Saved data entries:
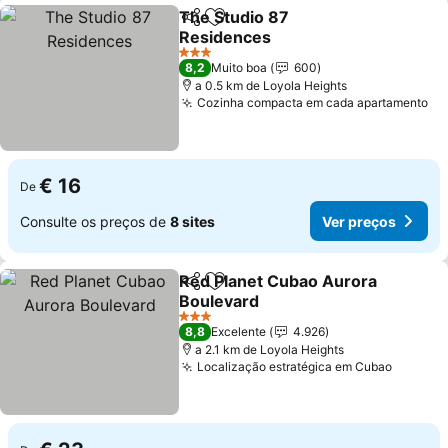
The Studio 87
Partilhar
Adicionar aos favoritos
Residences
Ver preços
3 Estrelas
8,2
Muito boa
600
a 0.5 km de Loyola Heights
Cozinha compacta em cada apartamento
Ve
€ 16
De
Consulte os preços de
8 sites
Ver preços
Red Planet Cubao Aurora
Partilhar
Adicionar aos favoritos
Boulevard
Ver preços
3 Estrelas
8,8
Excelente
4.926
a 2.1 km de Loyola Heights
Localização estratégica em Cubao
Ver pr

EXERCISE BRIEF ▸
Swap each "Partilhar" in the listing for "Compartilhar" and give the lines again with nothing else changed. Leave the pictures out.

EXERCISE SOLUTION ▸
The Studio 87
Compartilhar
Adicionar aos favoritos
Residences
Ver preços
3 Estrelas
8,2
Muito boa
600
a 0.5 km de Loyola Heights
Cozinha compacta em cada apartamento
Ve
€ 16
De
Consulte os preços de
8 sites
Ver preços
Red Planet Cubao Aurora
Compartilhar
Adicionar aos favoritos
Boulevard
Ver preços
3 Estrelas
8,8
Excelente
4.926
a 2.1 km de Loyola Heights
Localização estratégica em Cubao
Ver pr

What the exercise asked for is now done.